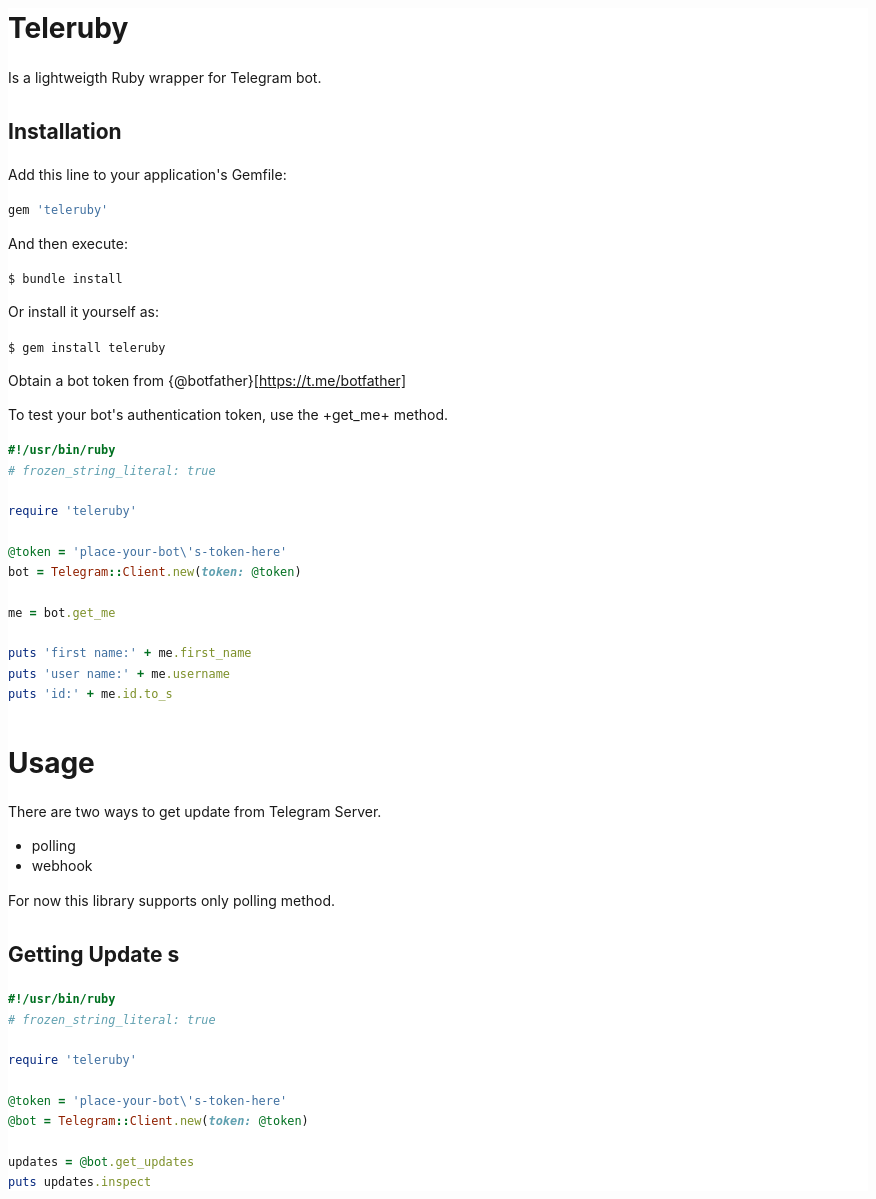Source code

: # Teleruby

 Is a lightweigth Ruby wrapper for Telegram bot.

## Installation

Add this line to your application's Gemfile:

```ruby
gem 'teleruby'
```

And then execute:

    $ bundle install

Or install it yourself as:

    $ gem install teleruby

Obtain a bot token from {@botfather}[https://t.me/botfather]

To test your bot's authentication token, use the +get_me+ method.

```ruby
#!/usr/bin/ruby
# frozen_string_literal: true

require 'teleruby'

@token = 'place-your-bot\'s-token-here'
bot = Telegram::Client.new(token: @token)

me = bot.get_me

puts 'first name:' + me.first_name
puts 'user name:' + me.username
puts 'id:' + me.id.to_s
```

# Usage

There are two ways to get update from Telegram Server.

 * polling
 * webhook

For now this library supports only polling method.

## Getting Update s

```ruby
#!/usr/bin/ruby
# frozen_string_literal: true

require 'teleruby'

@token = 'place-your-bot\'s-token-here'
@bot = Telegram::Client.new(token: @token)

updates = @bot.get_updates
puts updates.inspect
```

* Task instructions *
If a line in the listing holds the word "method", copy it out.

* Response to the task *
To test your bot's authentication token, use the +get_me+ method.
For now this library supports only polling method.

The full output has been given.